The videos prominently feature local experts from Indiana University, Purdue University, Butler University and Marian College.

The main reason to produce the videos in-house was cost, Incandela said.

"If we would have contracted this out to a media house, it would have easily cost six figures," he said.

The IMA will be reusing the content at a digital display outside the exhibit and will submit the videos to different museum conferences to try to raise the museum's profile.

IMA leaders also are hoping to share the videos with the two other museums scheduled to host the Roman art exhibit-Seattle Art Museum beginning in February and the Oklahoma City Museum starting in June.

IMA would likely charge the other museums about one-third of the production price to help defray costs, said Meg Liffick, the museum's communications manager.

Staff members at the Oklahoma City Museum are interested in the videos, according to spokeswoman Leslie A. Spears. She said the museum runs on a very tight budget and the decision on whether to use the IMA content will come down to cost.

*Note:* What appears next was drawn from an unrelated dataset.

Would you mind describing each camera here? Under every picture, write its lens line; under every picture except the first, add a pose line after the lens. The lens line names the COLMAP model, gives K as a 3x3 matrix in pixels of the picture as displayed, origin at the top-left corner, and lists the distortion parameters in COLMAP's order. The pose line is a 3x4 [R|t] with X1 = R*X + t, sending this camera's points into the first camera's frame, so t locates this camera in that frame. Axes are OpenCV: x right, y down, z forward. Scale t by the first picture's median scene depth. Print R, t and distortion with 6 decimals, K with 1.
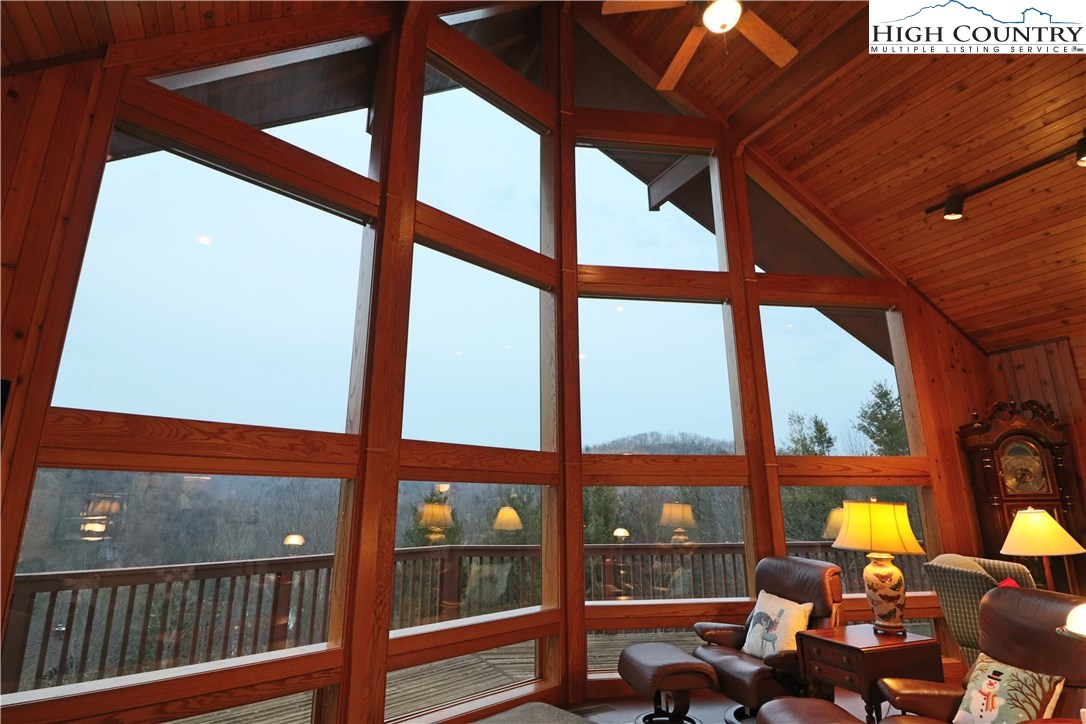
lens RADIAL K [[558.5, 0, 536.6], [0, 558.5, 355.3], [0, 0, 1]] dist [-0.001299, -0.012129]
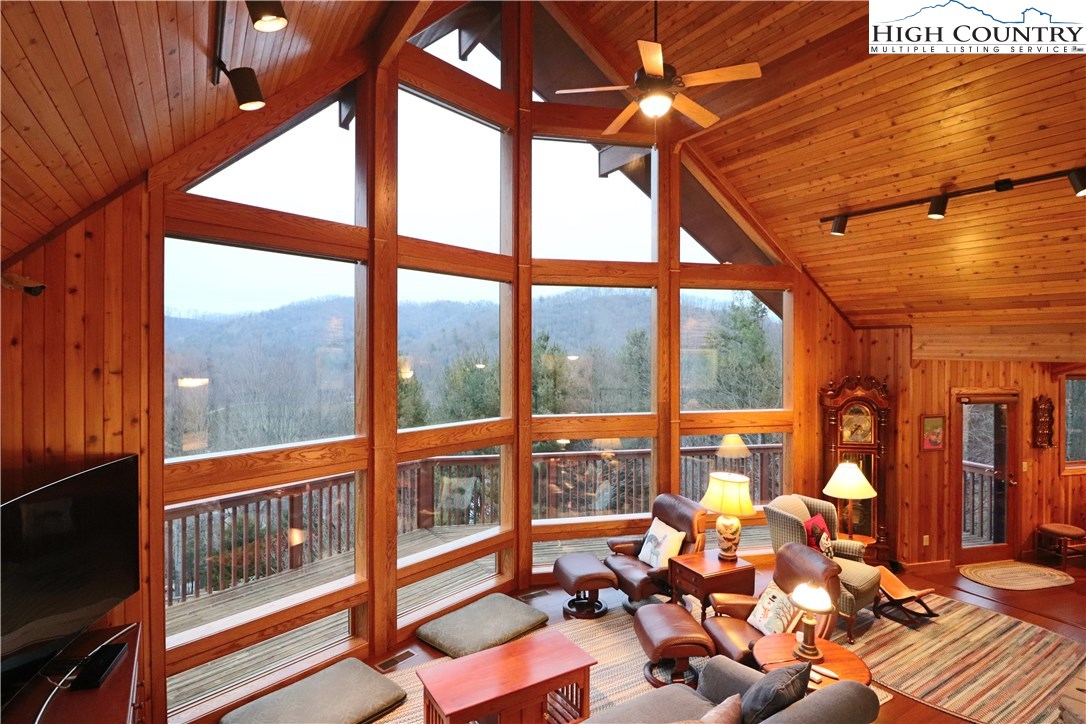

"We're very impressed with [the videos]," Spears said. "We certainly can't send staff members to the Louvre or Rome to do this."

Other local not-for-profits also are beefing up their in-house digital video production. The Indianapolis Convention & Visitors Association is up to its 68th episode of "Doing Indy," a series of short videos produced by a staff member to spotlight the funkier side of Indianapolis.

Demand from travelers and meeting planners alike drove ICVA's move to podcasts, said ICVA spokesman Bob Schultz.

"Still photography paints an image but not an experience," he said. "The videos capture an experience, and selling our brand is all about an experience."

Digital video production opportunities also provide some cool job perks for those creative folks organizations work to retain. Liffick, for example, considered herself lucky to be part of the IMA trip to Rome and Paris, including a tour of the Louvre on a day it was closed to the public.

"Seeing the Mona Lisa with only four people standing there, it was magical," she said.